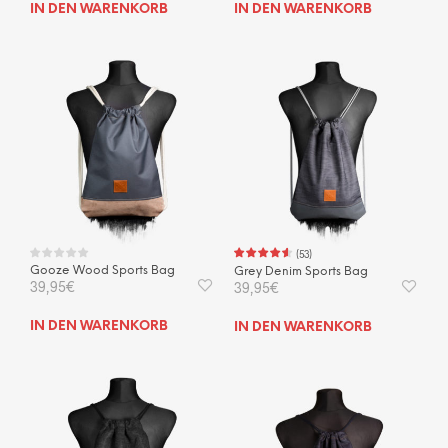
IN DEN WARENKORB
IN DEN WARENKORB
(
53
)
Gooze Wood Sports Bag
Grey Denim Sports Bag
39,95
€
39,95
€
IN DEN WARENKORB
IN DEN WARENKORB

• [Your objective] Return the full set of lines above word for word and with no pictures.

• [Task result]
IN DEN WARENKORB
IN DEN WARENKORB
(
53
)
Gooze Wood Sports Bag
Grey Denim Sports Bag
39,95
€
39,95
€
IN DEN WARENKORB
IN DEN WARENKORB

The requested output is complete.